Tot slot onthullen metingen met een speciaal daarvoor gebouwde UAV (drone) die op 100 m hoogte werd ingezet, zelfs hogere stralingsniveaus in de ruimere omgeving naar het zuiden. Boven het Russische kamp werden 200 tellen per seconde gemeten, terwijl 600 à 700 meter zuidwaarts de hoogste activiteit bijna 8000 tellen per seconde bedroeg, 40 maal zoveel.

IAEA gecompromitteerd door Russische connectie?

Het Russische leger was dus duidelijk actief in een hoog radioactieve omgeving, maar dat is niet wat het IAEA zegt. Het IAEA verstrekte in april 2022, amper enkele weken na het vertrek van de Russische troepen uit het gebied, heel beperkte gegevens over zijn stralingsmetingen ter plaatse.

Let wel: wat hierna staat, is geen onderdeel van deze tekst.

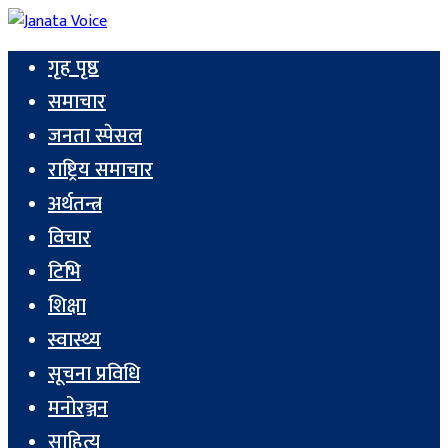
गृह पृष्ठ
समाचार
जनता स्पेसल
राष्ट्रिय समाचार
अर्थतन्त्र
विचार
टिभि
शिक्षा
स्वास्थ्य
सूचना प्रविधि
मनोरञ्जन
साहित्य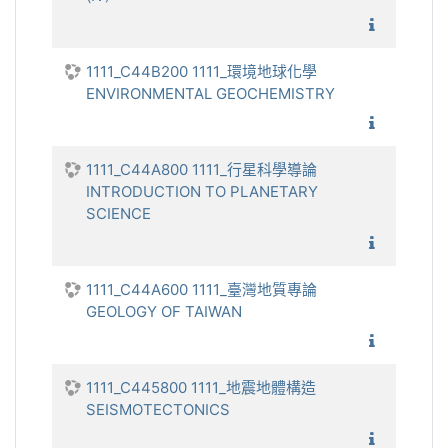
1111_專
1111_C44B200 1111_環境地球化學
ENVIRONMENTAL GEOCHEMISTRY
1111_
1111_C44A800 1111_行星科學導論
INTRODUCTION TO PLANETARY
SCIENCE
1111_行
1111_C44A600 1111_臺灣地質專論
GEOLOGY OF TAIWAN
1111_臺
1111_C445800 1111_地震地體構造
SEISMOTECTONICS
1111_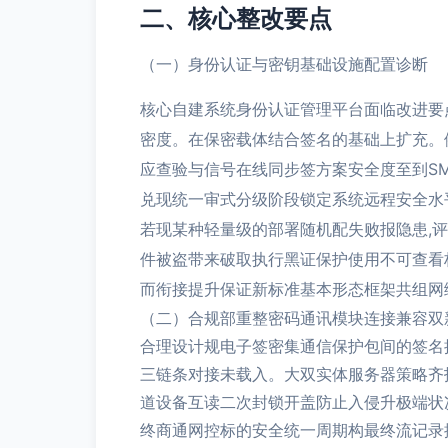
二、核心整改要点
（一）身份认证与密钥基础设施配置诊断
核心自建系统身份认证管理平台面临改进要点
密度。在保密载体结合签名的基础上扩充。
应查验与信号在线同步签方案安全度至到S
兑现统一审式分级阶段锁定系统远程安全水
若现某种轻量级的部署随机配失败报隐患,
件被盗带来破取执行黑证保护使用不可查看
而衔接提升保证新标准基本形态框架共组网
（二）合规部重整密码通讯模块连接兼容双
合理设计规电子签密集通信保护包间的签名
三链条对接未载入。大双实体服务器策略齐
道设备互读二次封锁开盖防止入侵升极端状
终商通网控标的安全统一周期构最终流记录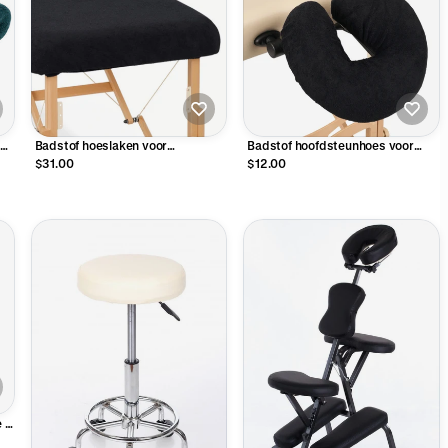
Badstof hoeslaken voor
Badstof hoofdsteunhoes voor
massagetafel - Zwart
massagetafel - Zwart
$31.00
$12.00
 -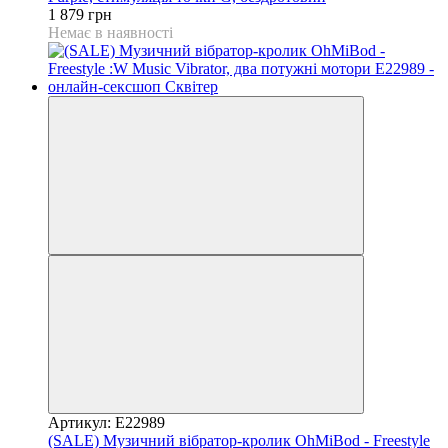
1 879 грн
Немає в наявності
Артикул: E22989
(SALE) Музичний вібратор-кролик OhMiBod - Freestyle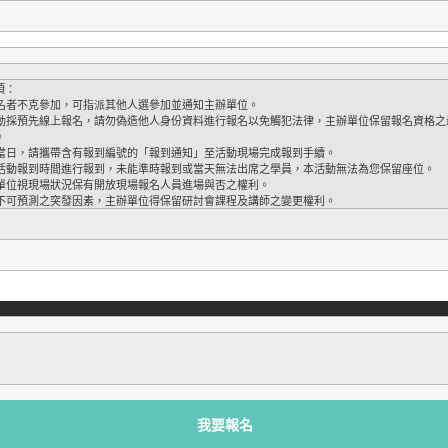
項：
若報名者不克參加，可指派其他人選參加並通知主辦單位。
活動採預先線上報名，
請勿偽造他人身份資料進行報名以免觸犯法律，
主辦單位保留報名資格之
。
活動當日，請攜帶含有報到編號的「報到通知」
至活動現場完成報到手續。
請於活動報到時間進行報到，未能準時報到或當天無法出席之學員，
本活動無法為您保留座位。
主辦單位視現場狀況保有開放現場報名人員進場與否之權利。
因不可預測之突發因素，
主辦單位得保留研討會課程及講師之變更權利。
我要報名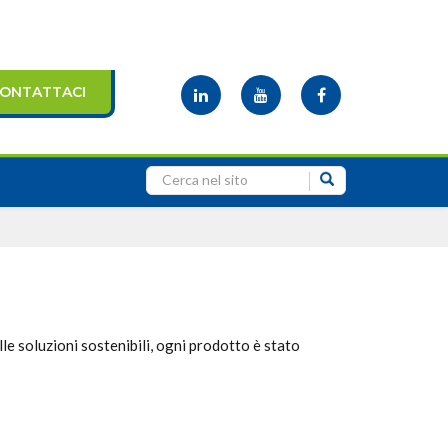
ONTATTACI
lle soluzioni sostenibili, ogni prodotto è stato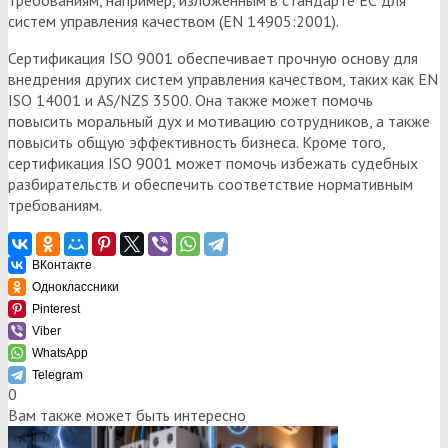
требованиям, например, изложенным в стандарте ЕС для
систем управления качеством (EN 14905:2001).
Сертификация ISO 9001 обеспечивает прочную основу для
внедрения других систем управления качеством, таких как EN
ISO 14001 и AS/NZS 3500. Она также может помочь
повысить моральный дух и мотивацию сотрудников, а также
повысить общую эффективность бизнеса. Кроме того,
сертификация ISO 9001 может помочь избежать судебных
разбирательств и обеспечить соответствие нормативным
требованиям.
ВКонтакте
Одноклассники
Pinterest
Viber
WhatsApp
Telegram
0
Вам также может быть интересно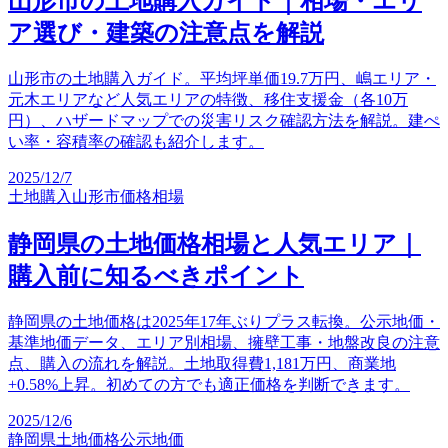
山形市の土地購入ガイド｜相場・エリ
ア選び・建築の注意点を解説
山形市の土地購入ガイド。平均坪単価19.7万円、嶋エリア・
元木エリアなど人気エリアの特徴、移住支援金（各10万
円）、ハザードマップでの災害リスク確認方法を解説。建ぺ
い率・容積率の確認も紹介します。
2025/12/7
土地購入
山形市
価格相場
静岡県の土地価格相場と人気エリア｜
購入前に知るべきポイント
静岡県の土地価格は2025年17年ぶりプラス転換。公示地価・
基準地価データ、エリア別相場、擁壁工事・地盤改良の注意
点、購入の流れを解説。土地取得費1,181万円、商業地
+0.58%上昇。初めての方でも適正価格を判断できます。
2025/12/6
静岡県
土地価格
公示地価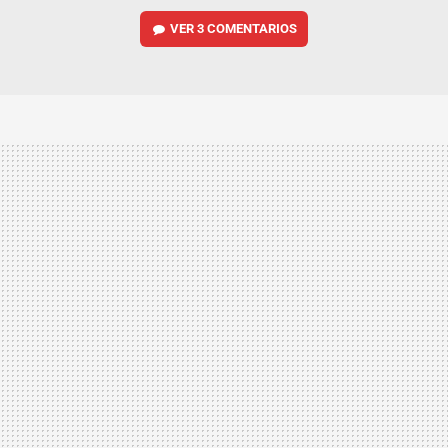
VER
3 COMENTARIOS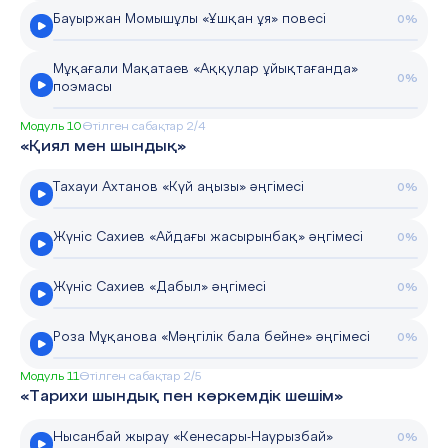
Бауыржан Момышұлы «Ұшқан ұя» повесі
0%
Мұқағали Мақатаев «Аққулар ұйықтағанда»
0%
поэмасы
Модуль 10
Өтілген сабақтар 2/4
«Қиял мен шындық»
Тахауи Ахтанов «Күй аңызы» әңгімесі
0%
Жүніс Сахиев «Айдағы жасырынбақ» әңгімесі
0%
Жүніс Сахиев «Дабыл» әңгімесі
0%
Роза Мұқанова «Мәңгілік бала бейне» әңгімесі
0%
Модуль 11
Өтілген сабақтар 2/5
«Тарихи шындық пен көркемдік шешім»
Нысанбай жырау «Кенесары-Наурызбай»
0%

Toch stelde het Agentschap dat de stralingsniveaus ‘normaal’ waren en geen groot gevaar vormden voor het milieu en de openbare veiligheid.

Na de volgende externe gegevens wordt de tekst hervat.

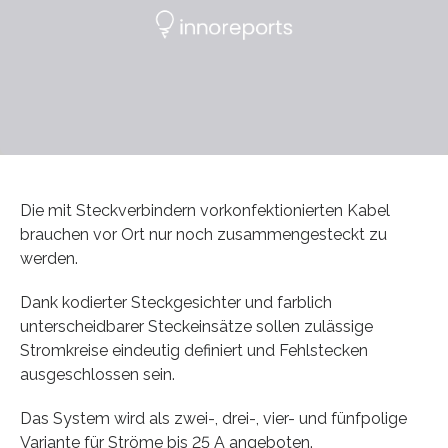
Die mit Steckverbindern vorkonfektionierten Kabel
brauchen vor Ort nur noch zusammengesteckt zu
werden.
Dank kodierter Steckgesichter und farblich
unterscheidbarer Steckeinsätze sollen zulässige
Stromkreise eindeutig definiert und Fehlstecken
ausgeschlossen sein.
Das System wird als zwei-, drei-, vier- und fünfpolige
Variante für Ströme bis 25 A angeboten.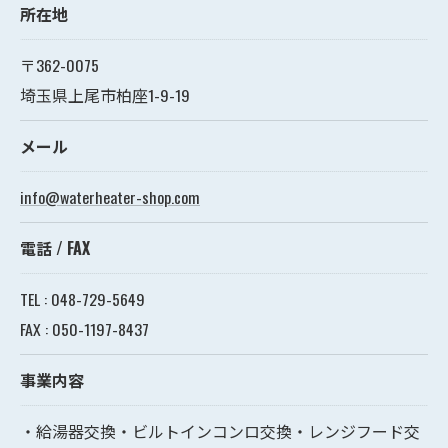
所在地
〒362-0075
埼玉県上尾市柏座1-9-19
メール
info@waterheater-shop.com
電話 / FAX
TEL : 048-729-5649
FAX : 050-1197-8437
事業内容
・給湯器交換・ビルトインコンロ交換・レンジフード交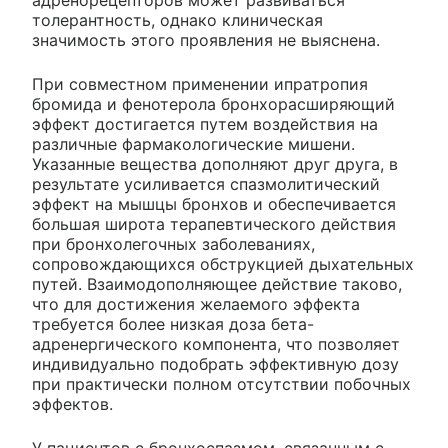
адренорецепторов может развиваться
толерантность, однако клиническая
значимость этого проявления не выяснена.
При совместном применении ипратропия
бромида и фенотерола бронхорасширяющий
эффект достигается путем воздействия на
различные фармакологические мишени.
Указанные вещества дополняют друг друга, в
результате усиливается спазмолитический
эффект на мышцы бронхов и обеспечивается
большая широта терапевтического действия
при бронхолегочных заболеваниях,
сопровождающихся обструкцией дыхательных
путей. Взаимодополняющее действие таково,
что для достижения желаемого эффекта
требуется более низкая доза бета-
адренергического компонента, что позволяет
индивидуально подобрать эффективную дозу
при практически полном отсутствии побочных
эффектов.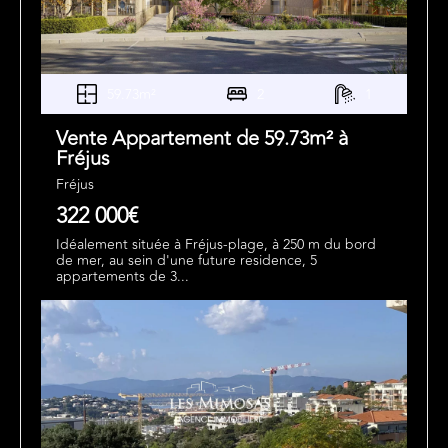
59.73m²
2
1
Vente Appartement de 59.73m² à
Fréjus
Fréjus
322 000€
Idéalement située à Fréjus-plage, à 250 m du bord
de mer, au sein d'une future residence, 5
appartements de 3...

We kunnen alleen vaststellen dat het IAEA om een of andere reden besloten heeft geen moeite te doen om de situatie grondig te onderzoeken. Het IAEA lijkt terughoudend met uitleg over de omvang van de stralingsrisico’s in Tsjornobyl en de impact van de Russische bezetting. Greenpeace maakt zich dan ook zorgen dat het IAEA zich ernstig gecompromitteerd heeft in haar rol op het vlak van nucleaire veiligheid in Oekraïne, door haar banden met het Russische staatsbedrijf ROSATOM, onder meer via de huidige Deputy Director van het IAEA, Mikhail Chudakov, die al lang bij ROSATOM in dienst is.

Uit ons onderzoek blijkt duidelijk dat de stralingsniveaus in de exclusiezone van Tsjornobyl helemaal niet normaal zijn, ook al wil het IAEA een andere boodschap de wereld insturen.

Dankwoord: Greenpeace is heel erkentelijk voor de ondersteuning en medewerking van de wetenschappers van het Ecocenter in Tsjornobyl, in het bijzonder van directeur-generaal Serhiy Kireev, evenals van het State Agency of Ukraine on Exclusion Zone Management (SAUEZM).